Given the longer days, I’ve been walking twice, early morning and late afternoon, often just around the neighbourhood, to the various greenbelts and back home, and it’s a particularly lovely time to be perambulatory, because of the verdant backdrop of trees in full flush of spring foliage, bushes and shrubs, and flowers in glorious array everywhere.
The heady scents are intoxicating, and often I stop and smell the roses, quite literally, and any other bloom exuding its tantalising scent.
A couple of times I’ve almost inhaled a very surprised little insect, and had a brush or two with bees intent on visiting the same lavender sprigs, which given my allergy to them, could be problematice (but worth the risk, as far as I’m concerned).
My sister said to me the other day that we’re experiencing a “green drought”, as everything is still in a state of hydration after the winter rains.

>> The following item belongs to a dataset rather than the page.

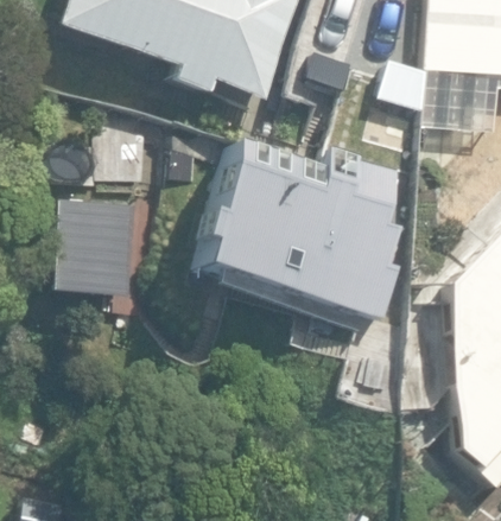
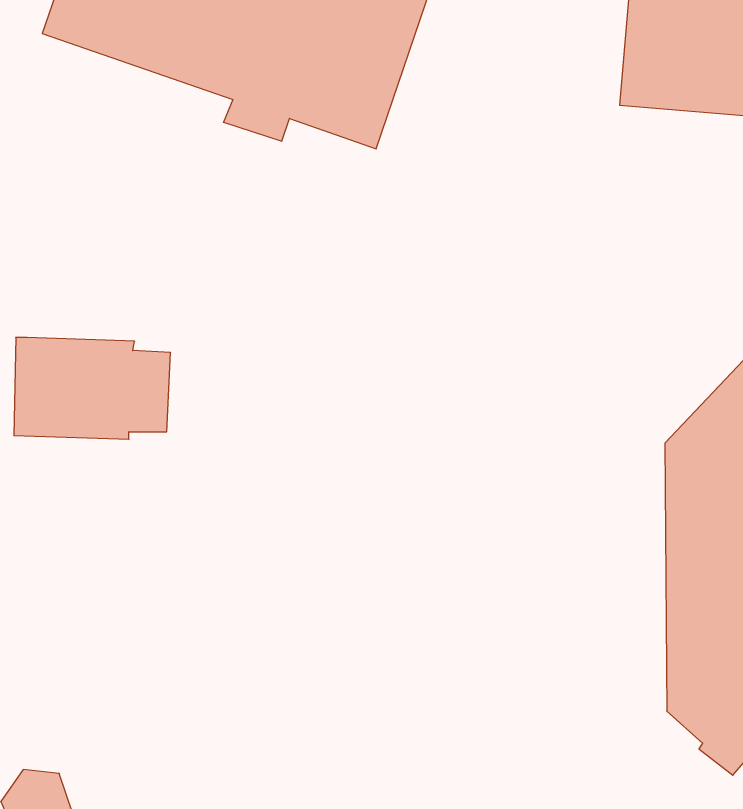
building: [220,146,362,285] -> none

But the dry months loom ahead, and the impending crisis of water shortages is the subject on everyone’s mind, and the conversation of the day.
And high time, too. As I write, the radio is playing a by-now regular ad, intoning “Every drop counts”. It does.
What is gratifying, is listening to so many people calling in with splendid ideas on how to capture, contain, preserve, distribute and dispose of water, potable and grey.
And, of course, there’s the trickle- down effect (ah, puns…) of the cleaning products we use in our homes, because if we want to save our water for potplants and gardens, the content of that water is critical.
Fortunately, there are a multitude of “green” alternatives to the ones that contain all the harmful bleaches and other toxins, and now, more than ever, is the time for discernment when making our consumer choices.
I’d like to thank Bolander readers for the robust dialogue on our letters pages in recent weeks, with regard to the Radloff Park off-leash issue.
It is gratifying to see such animation and public participation, and it is indicative of how prepared we are to engage with City officials, and one another, when subjects that are extremely close to our heart are in question.
I look forward with anticipation to other topics being tackled with equal vigour, like water-saving techniques, or sharing resources to alleviate the burdens carried by so many people who are involved and invested in the alleviation of poverty, or in the support of those in crisis.
If there’s anything I’ve learned, living in the Boland and Helderberg these many years, it’s that residents have huge hearts, and if we can be a conduit to the many orgnisations that need assistance, people readily step forward to lend a hand, or redistribute some of their unused items towards those who could utilise them better.
After our story last week about little “Baby S”, I visited with some of the stakeholders and volunteers in organisations that offer help, options and succour to women and children in very challenging circumstances, at Sandy Immelman’s home, and we had a wonderful afternoon exchanging ideas (see page 9 for Sandy’s article on Helderberg Baby Saver).
The next day, I visited adoption organisation Wandisa, in Somerset West, where I spent two hours with Debbie Wybrow and Rosemary de Kock (check out Bolander next week for their upcoming story), and I felt euphoric and joy-filled when I left.
They shared the exttraordinary co-
incidence with me, that one of their placements, Unathi, was visiting Wandisa with her mom, from the Netherlands, at precisely the moment they heard Baby S had been discovered (after I called Sandy to come down to Main Road, where I was with Cedric Titus, after he found her in the bin).
Unathi had brought gifts of clothes and a pink elephant, for babies who were waiting to be adopted, and told Debbie and her mom they must be given to Baby S, and everyone was simply elated at this good news story.
As for a little feedback on Baby S, she was visited constantly in hospital, and held and cuddled and loved, and is doing well, and now at a foster mom.
I give heartfelt thanks, for the enormous privilege of being a part of this wonderful community of carers.